The frustrating part is that infinite scroll is rarely necessary. It is a style choice. And the accessible alternatives are not ugly or outdated, they are just built with a little more care.

What to do instead: a non-developer’s playbook

You do not have to write the code yourself. But you do need to know what to ask your developer, your agency, or your platform for. Here is what “done right” looks like.

Prefer a “load more” button over true infinite scroll. A button is something a keyboard user can reach and a screen reader user can understand. Automatic loading on scroll is the hardest version to make accessible. If you only change one thing, change this.

Make the button announce what happened. After someone presses “load more,” there should be an invisible status message such as “Showing 36 of 72 results.” Ask specifically for an “ARIA live region” that updates when new content loads. This is the single most important fix.

Keep focus sensible after loading. When new items appear, the keyboard user’s focus should move to the first new item, or stay on the (repositioned) button, never jump to the top of the page. Ask your developer to “manage focus on load more.”

Always provide a real path to the footer. Either use “load more” (which naturally stops growing the page until the user asks for more), or add a persistent, always-reachable link to key footer pages like contact and accessibility. The footer must not be a moving target.
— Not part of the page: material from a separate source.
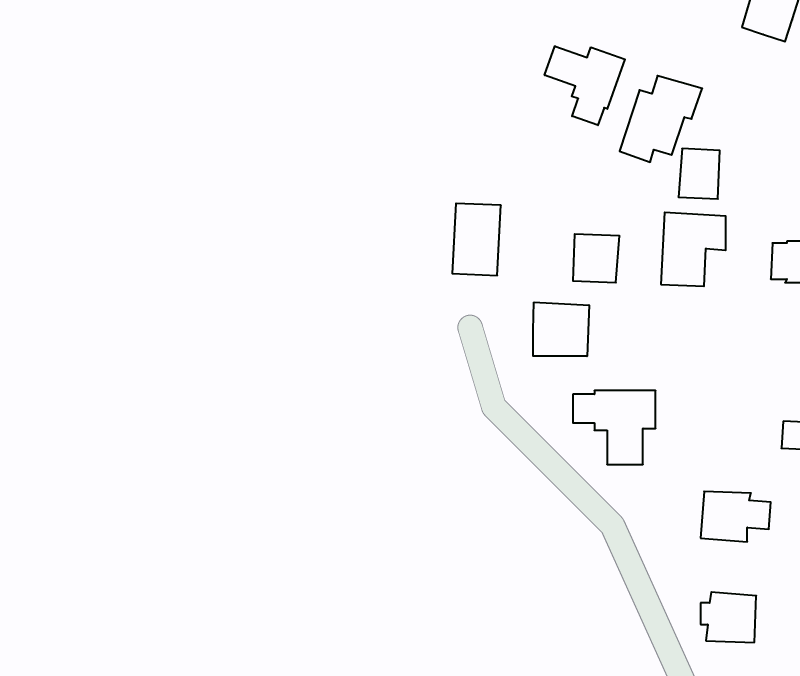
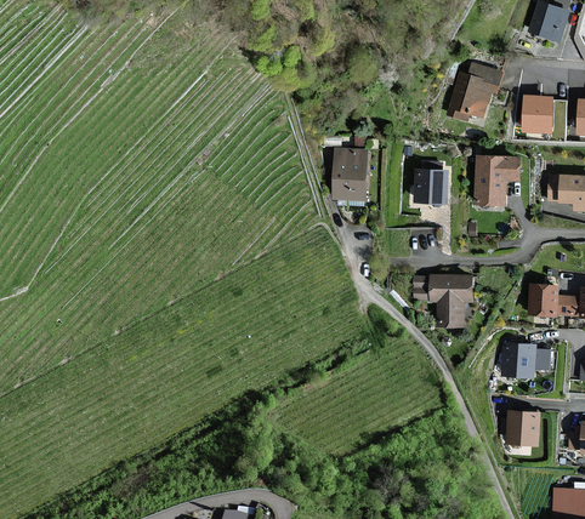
building: [545,46,625,125] -> none
building: [678,149,720,199] -> [523,98,551,132]
building: [533,302,589,356] -> none
building: none -> [530,285,558,315]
Consider keeping pagination underneath. Some of the most accessible feeds load more visually but also expose real, numbered pages so people can jump around and link to a specific spot. It is the best of both worlds.

Tell people how much there is. “60 products” or “Page 1 of 5” gives everyone, especially screen reader users, a sense of scale and an end point. Endless content with no count is disorienting.

How to test your own site in five minutes

You can catch most of these problems yourself, today, without any tools.

  1. Put your mouse away. Press the Tab key to move through the page. Can you reach the “load more” button? Press Enter to activate it. Did your focus stay somewhere useful, or did it jump to the top? If you cannot reach or operate the loading mechanism with the keyboard alone, that is a failure.

  2. Try to reach your footer. Keep scrolling or loading. Can you actually get to your contact link and privacy policy, or does the page keep growing away from you?

  3. Turn on the screen reader you already have. Every Mac and iPhone has VoiceOver built in; every Windows PC has Narrator. Turn it on, load more content, and listen. Did it tell you anything loaded? If you hear silence, your live region is missing. Our guide to testing your site with VoiceOver without any coding walks through this step by step.

If any of those three checks fails, you have found a real barrier that is costing you customers and raising your legal exposure. The good news is that these are well-understood, fixable problems, and your developer or platform has almost certainly dealt with them before once you point them out.

Infinite scroll was designed to make sites feel frictionless. The irony is that for a significant group of people it does the opposite. Swap automatic loading for a clear “load more” button, announce changes, keep focus under control, and protect the path to your footer, and you keep the modern feel without quietly turning away the people who can least afford another locked door.